Addiction to Alcohol/Alcoholic adult daughter
Will try to briefly summarize the problem as I see it:
42 y/o single daughter is dual diagnosed, anxiety and alcohol dependency. Has twice attempted suicide. After 23 years of steady employment with many raises and high ratings, her drinking increased to the point that she was fired. Her 2nd suicide attempt followed. Outpatient help with psychiatrist and therapist gave her medication for anxiety, but she can't take it and drink. So, she frequently doesn't take it. During her 14 months of unemployment she went through at least $50000 of a 401K plus unemployment, but ended up having to move because couldn't afford apartment. We bailed her out of debt for taxes and other debt to the tune of $20,000 a few months ago when she began a new job. We also gave her a covenant which we asked her to agree to before doing this: no drinking, get into AA, continue with therapy and medication. We also co-signed a lease for a much less expensive apartment. A few weeks ago she called and was clearly drunk. We wrote her a letter with a copy of the covenant. About that time she was notified that her entire unit at work was being laid off at the end of Feb. She has not asked for anything yet. But at some point, we're surely going to have to pay her rent at least through the 1 year lease agreement we have unless there is an early pay off possibility. But doing the latter would mean the possibility of her not being able to afford any rental. I don't know if she is drinking, but would be astonished if she isn't. Issue is compounded for me in that losing her job this time wasn't her fault - she had been highly praised by her superiors and asked to consider being a unit manager. Just one of those corporate decisions made a few thousand miles away. I'm obviously a bit of a co-dependent, but the job loss seems to have complicated everything to the point that I can't decide which issue needs first response: her drinking again or helping her out of a bad situation she didn't create by continuing rental for her apartment. Without also asking for marital help, you should know my wife believes we should withdraw support because she has resumed drinking, try to get out of the lease at the least cost and let the chips fall where they may. Seems unusually cruel to me. Any advice is greatly appreciated. Thank you so very much.

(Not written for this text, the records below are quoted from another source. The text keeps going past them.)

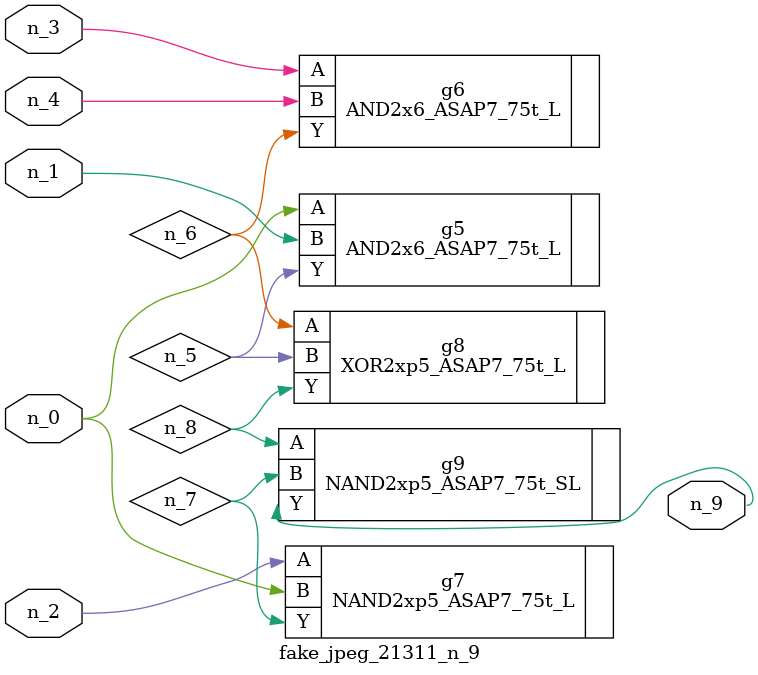
<source format=v>
module fake_jpeg_21311_n_9 (n_3, n_2, n_1, n_0, n_4, n_9);

input n_3;
input n_2;
input n_1;
input n_0;
input n_4;

output n_9;

wire n_8;
wire n_6;
wire n_5;
wire n_7;

AND2x6_ASAP7_75t_L g5 ( 
.A(n_0),
.B(n_1),
.Y(n_5)
);

AND2x6_ASAP7_75t_L g6 ( 
.A(n_3),
.B(n_4),
.Y(n_6)
);

NAND2xp5_ASAP7_75t_L g7 ( 
.A(n_2),
.B(n_0),
.Y(n_7)
);

XOR2xp5_ASAP7_75t_L g8 ( 
.A(n_6),
.B(n_5),
.Y(n_8)
);

NAND2xp5_ASAP7_75t_SL g9 ( 
.A(n_8),
.B(n_7),
.Y(n_9)
);


endmodule
</source>
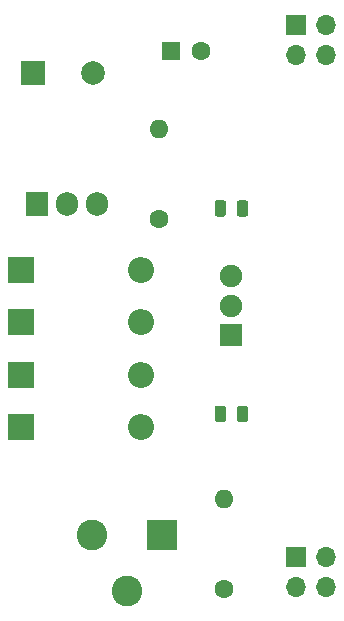
<source format=gts>
%TF.GenerationSoftware,KiCad,Pcbnew,(5.1.8)-1*%
%TF.CreationDate,2020-12-06T18:17:34-05:00*%
%TF.ProjectId,Breadboar Power Supply v1,42726561-6462-46f6-9172-20506f776572,1.0*%
%TF.SameCoordinates,Original*%
%TF.FileFunction,Soldermask,Top*%
%TF.FilePolarity,Negative*%
%FSLAX46Y46*%
G04 Gerber Fmt 4.6, Leading zero omitted, Abs format (unit mm)*
G04 Created by KiCad (PCBNEW (5.1.8)-1) date 2020-12-06 18:17:34*
%MOMM*%
%LPD*%
G01*
G04 APERTURE LIST*
%ADD10R,2.000000X2.000000*%
%ADD11C,2.000000*%
%ADD12R,1.600000X1.600000*%
%ADD13C,1.600000*%
%ADD14R,2.200000X2.200000*%
%ADD15O,2.200000X2.200000*%
%ADD16R,2.600000X2.600000*%
%ADD17C,2.600000*%
%ADD18R,1.700000X1.700000*%
%ADD19O,1.700000X1.700000*%
%ADD20O,1.600000X1.600000*%
%ADD21R,1.900000X1.900000*%
%ADD22C,1.900000*%
%ADD23R,1.905000X2.000000*%
%ADD24O,1.905000X2.000000*%
G04 APERTURE END LIST*
%TO.C,D6*%
G36*
G01*
X192601000Y-102183250D02*
X192601000Y-101270750D01*
G75*
G02*
X192844750Y-101027000I243750J0D01*
G01*
X193332250Y-101027000D01*
G75*
G02*
X193576000Y-101270750I0J-243750D01*
G01*
X193576000Y-102183250D01*
G75*
G02*
X193332250Y-102427000I-243750J0D01*
G01*
X192844750Y-102427000D01*
G75*
G02*
X192601000Y-102183250I0J243750D01*
G01*
G37*
G36*
G01*
X190726000Y-102183250D02*
X190726000Y-101270750D01*
G75*
G02*
X190969750Y-101027000I243750J0D01*
G01*
X191457250Y-101027000D01*
G75*
G02*
X191701000Y-101270750I0J-243750D01*
G01*
X191701000Y-102183250D01*
G75*
G02*
X191457250Y-102427000I-243750J0D01*
G01*
X190969750Y-102427000D01*
G75*
G02*
X190726000Y-102183250I0J243750D01*
G01*
G37*
%TD*%
%TO.C,D5*%
G36*
G01*
X192601000Y-119582250D02*
X192601000Y-118669750D01*
G75*
G02*
X192844750Y-118426000I243750J0D01*
G01*
X193332250Y-118426000D01*
G75*
G02*
X193576000Y-118669750I0J-243750D01*
G01*
X193576000Y-119582250D01*
G75*
G02*
X193332250Y-119826000I-243750J0D01*
G01*
X192844750Y-119826000D01*
G75*
G02*
X192601000Y-119582250I0J243750D01*
G01*
G37*
G36*
G01*
X190726000Y-119582250D02*
X190726000Y-118669750D01*
G75*
G02*
X190969750Y-118426000I243750J0D01*
G01*
X191457250Y-118426000D01*
G75*
G02*
X191701000Y-118669750I0J-243750D01*
G01*
X191701000Y-119582250D01*
G75*
G02*
X191457250Y-119826000I-243750J0D01*
G01*
X190969750Y-119826000D01*
G75*
G02*
X190726000Y-119582250I0J243750D01*
G01*
G37*
%TD*%
D10*
%TO.C,C1*%
X175387000Y-90297000D03*
D11*
X180387000Y-90297000D03*
%TD*%
D12*
%TO.C,C2*%
X187071000Y-88392000D03*
D13*
X189571000Y-88392000D03*
%TD*%
D14*
%TO.C,D1*%
X174349001Y-115815333D03*
D15*
X184509001Y-115815333D03*
%TD*%
%TO.C,D2*%
X184509001Y-106908001D03*
D14*
X174349001Y-106908001D03*
%TD*%
D15*
%TO.C,D3*%
X184509001Y-120269000D03*
D14*
X174349001Y-120269000D03*
%TD*%
%TO.C,D4*%
X174349001Y-111361667D03*
D15*
X184509001Y-111361667D03*
%TD*%
D16*
%TO.C,J1*%
X186309000Y-129413000D03*
D17*
X180309000Y-129413000D03*
X183309000Y-134113000D03*
%TD*%
D18*
%TO.C,J2*%
X197585000Y-86213000D03*
D19*
X200125000Y-86213000D03*
X197585000Y-88753000D03*
X200125000Y-88753000D03*
%TD*%
%TO.C,J3*%
X200125000Y-133747000D03*
X197585000Y-133747000D03*
X200125000Y-131207000D03*
D18*
X197585000Y-131207000D03*
%TD*%
D20*
%TO.C,R1*%
X191516000Y-126365000D03*
D13*
X191516000Y-133985000D03*
%TD*%
%TO.C,R2*%
X186055000Y-102616000D03*
D20*
X186055000Y-94996000D03*
%TD*%
D21*
%TO.C,SW1*%
X192102000Y-112454000D03*
D22*
X192102000Y-109954000D03*
X192102000Y-107454000D03*
%TD*%
D23*
%TO.C,U1*%
X175709001Y-101346000D03*
D24*
X178249001Y-101346000D03*
X180789001Y-101346000D03*
%TD*%
M02*

</source>
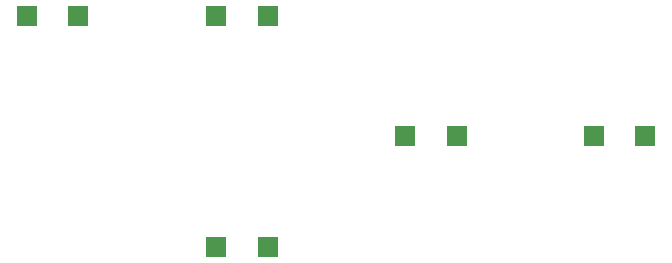
<source format=gbp>
G04 Layer: BottomPasteMaskLayer*
G04 EasyEDA Pro v2.2.45.4, 2025-12-25 15:41:57*
G04 Gerber Generator version 0.3*
G04 Scale: 100 percent, Rotated: No, Reflected: No*
G04 Dimensions in millimeters*
G04 Leading zeros omitted, absolute positions, 4 integers and 5 decimals*
G04 Generated by custom config*
%FSLAX45Y45*%
%MOMM*%
%ADD10R,1.8X1.7*%
%ADD11C,0.0523*%
G75*


G04 Pad Start*
G54D10*
G01X5609806Y1724637D03*
G01X6048312Y1724637D03*
G01X1247712Y2740637D03*
G01X809206Y2740637D03*
G01X4010707Y1719449D03*
G01X4449213Y1719449D03*
G01X2410507Y784703D03*
G01X2849013Y784703D03*
G01X2410507Y2740503D03*
G01X2849013Y2740503D03*
G04 Pad End*

M02*


</source>
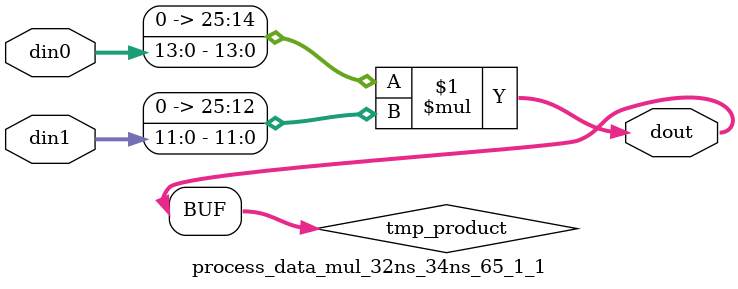
<source format=v>

`timescale 1 ns / 1 ps

  module process_data_mul_32ns_34ns_65_1_1(din0, din1, dout);
parameter ID = 1;
parameter NUM_STAGE = 0;
parameter din0_WIDTH = 14;
parameter din1_WIDTH = 12;
parameter dout_WIDTH = 26;

input [din0_WIDTH - 1 : 0] din0; 
input [din1_WIDTH - 1 : 0] din1; 
output [dout_WIDTH - 1 : 0] dout;

wire signed [dout_WIDTH - 1 : 0] tmp_product;










assign tmp_product = $signed({1'b0, din0}) * $signed({1'b0, din1});











assign dout = tmp_product;







endmodule

</source>
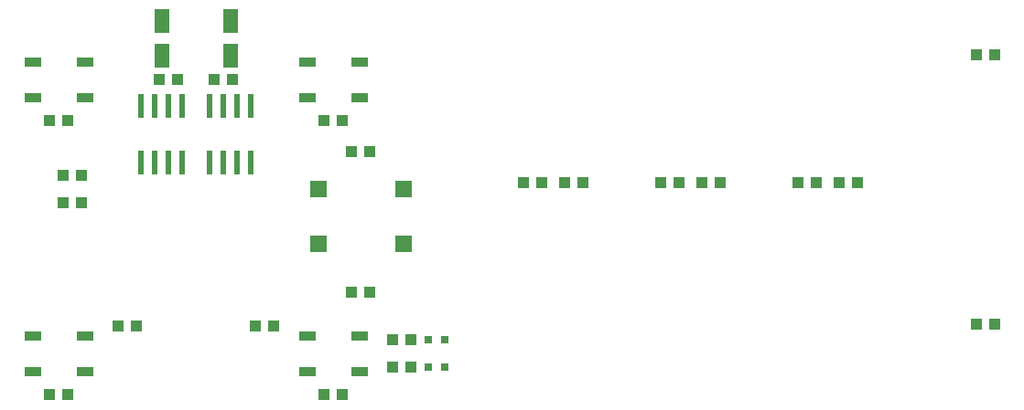
<source format=gtp>
G75*
G70*
%OFA0B0*%
%FSLAX24Y24*%
%IPPOS*%
%LPD*%
%AMOC8*
5,1,8,0,0,1.08239X$1,22.5*
%
%ADD10R,0.0394X0.0433*%
%ADD11R,0.0433X0.0394*%
%ADD12R,0.0551X0.0866*%
%ADD13R,0.0591X0.0354*%
%ADD14R,0.0240X0.0870*%
%ADD15R,0.0591X0.0591*%
%ADD16R,0.0315X0.0315*%
D10*
X007325Y006159D03*
X007994Y006159D03*
X012325Y006159D03*
X012994Y006159D03*
X015825Y007409D03*
X016494Y007409D03*
X017325Y005659D03*
X017994Y005659D03*
X017994Y004659D03*
X017325Y004659D03*
X005994Y010659D03*
X005325Y010659D03*
X005325Y011659D03*
X005994Y011659D03*
X015825Y012534D03*
X016494Y012534D03*
X022075Y011409D03*
X022744Y011409D03*
X023575Y011409D03*
X024244Y011409D03*
X027075Y011409D03*
X027744Y011409D03*
X028575Y011409D03*
X029244Y011409D03*
X032075Y011409D03*
X032744Y011409D03*
X033575Y011409D03*
X034244Y011409D03*
X038575Y016081D03*
X039244Y016081D03*
X039244Y006238D03*
X038575Y006238D03*
D11*
X004825Y003659D03*
X005494Y003659D03*
X014825Y003659D03*
X015494Y003659D03*
X015494Y013659D03*
X014825Y013659D03*
X011494Y015159D03*
X010825Y015159D03*
X009494Y015159D03*
X008825Y015159D03*
X005494Y013659D03*
X004825Y013659D03*
D12*
X008909Y016029D03*
X011409Y016029D03*
X011409Y017289D03*
X008909Y017289D03*
D13*
X006124Y015809D03*
X004195Y015809D03*
X004195Y014510D03*
X006124Y014510D03*
X014195Y014510D03*
X016124Y014510D03*
X016124Y015809D03*
X014195Y015809D03*
X014195Y005809D03*
X016124Y005809D03*
X016124Y004510D03*
X014195Y004510D03*
X006124Y004510D03*
X004195Y004510D03*
X004195Y005809D03*
X006124Y005809D03*
D14*
X008159Y012129D03*
X008659Y012129D03*
X009159Y012129D03*
X009659Y012129D03*
X010659Y012129D03*
X011159Y012129D03*
X011659Y012129D03*
X012159Y012129D03*
X012159Y014189D03*
X011659Y014189D03*
X011159Y014189D03*
X010659Y014189D03*
X009659Y014189D03*
X009159Y014189D03*
X008659Y014189D03*
X008159Y014189D03*
D15*
X014624Y011159D03*
X017695Y011159D03*
X017695Y009159D03*
X014624Y009159D03*
D16*
X018614Y005659D03*
X019205Y005659D03*
X019205Y004659D03*
X018614Y004659D03*
M02*

</source>
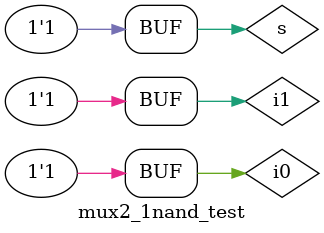
<source format=v>
module mux2_1nand_test;
  reg i0,i1,s;
  wire y;
 mux2_1nand dut(y,i0,i1,s);
  initial begin
    s=1'b0;i0=1'b0;i1=1'b0;
 #5 s=1'b0;i0=1'b0;i1=1'b1;
 #5 s=1'b0;i0=1'b1;i1=1'b0;
 #5 s=1'b0;i0=1'b1;i1=1'b1;
 #5 s=1'b1;i0=1'b0;i1=1'b0;
 #5 s=1'b1;i0=1'b0;i1=1'b1;
 #5 s=1'b1;i0=1'b1;i1=1'b0;
 #5 s=1'b1;i0=1'b1;i1=1'b1;
  end
    initial begin 
    $monitor("sim time=%0t,i0=%b,i1=%b,s=%b,y=%b",$time,i0,i1,s,y);
    $dumpfile("dump.vcd");
      $dumpvars(1,mux2_1nand_test);
  end 
endmodule


</source>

Getting a job, losing a job is all part of dealing with the pressures of life. In your daughters case, she deals with these pressures by escaping them into alcohol. To make matters worse, she also attempts suicide, which is extremely frightening for any parent, and the natural inclination is to run to rescue her.
It seems that when your daughter is not drunk, she is capable of holding a job. The problem here is her drinking. Unless you want to continuously bail her out, you have to stand firm in your demands. It seems that your wife has had enough but you and your wife have to be committed to be together on this. If not, you're enabling your daughter to continue to drink. Here is more information: http://www.untwistyourthinking.com/enabling-behavior
You have to give your daughter a final ultimatum -- tell her you both love her, but you've had enough. Unless she gets her life back on track, go to AA, get a sponsor and stop drinking you will not come to her rescue and she will have to live with the consequences.
This is extremely difficult for any parent to do, but you must stay strong. It would be helpful for you and your wife to get private counseling in this area, or to go to Al-Anon meetings for additional support.